As Comer's longtime friend and mentor, Page could certainly offer readers a keener sense of Comer's political education. After all, Page was sentenced to 18 months in prison in 1996 when he joined Comer's other "lifelong friend", former Monroe County Clerk Larry Pitcock, in committing county-wide tax fraud and tampering with public records. Both received gubernatorial pardons. That came after Pitcock had already been busted by the state auditor in 1993 for stealing public funds to spend on himself.
Comer returned home to Monroe County in 1993 to inherit the county GOP chairmanship from his late grandfather, legendary power player Harlin Vivian Comer. That same year, he started Comer and Polston Insurance, his business with then-Rep. Billy Dale Polston.
In at least three public appearances in 2010 and 2011, Comer made false claims about his first election, claiming he beat then-incumbent Polston in the 2000 Republican primary with 81% of the vote. In fact, Comer did not run against Polston, who was dying at the time. In common Kentucky tradition, Billy asked his wife Donnie Mayfield Polston to carry on in his stead. She did so, and that was who Comer faced in the Republican primary — a retired public school teacher making a largely ceremonial campaign on her dying husband's behalf.
According to a Herald-Leader report in 2000, Billy Dale Polston said that Comer's father assaulted him at a campaign event for Polston's wife. That's admittedly not as entertaining an anecdote as the one Comer shared with the Times about a local "Trump Country" cop letting Comer out of a speeding ticket in exchange for a bit of MAGA song and dance.
To close this response to the Times whitewash job, let's hear from Marilyn Thomas, in the form of her 2015 letter to the Courier-Journal's Joe Gerth.

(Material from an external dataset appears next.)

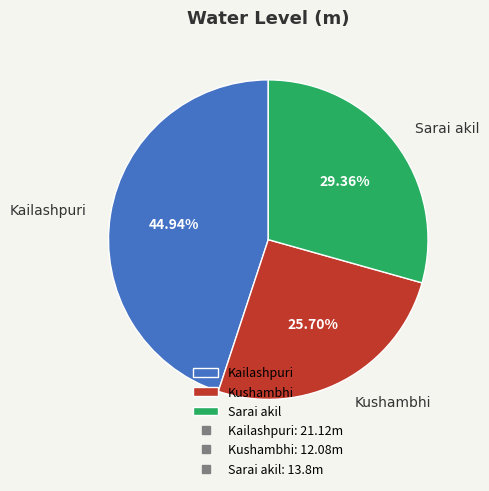

Approximately how many times larger is the value at Kushambhi compared to Kailashpuri?

0.6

I have kept Jamie's skeletons in a closet for him for more than two decades. I am a private person. I moved away from the people and place that I love dearly to keep it that way. I have missed a lot of important moments because of the distance. … In spite of the Comers repeatedly telling me that I was poor farm trash from a nothing town, I have always loved Western Kentucky and the people there. It hasn't been fair, but it has made my life easier to just go away.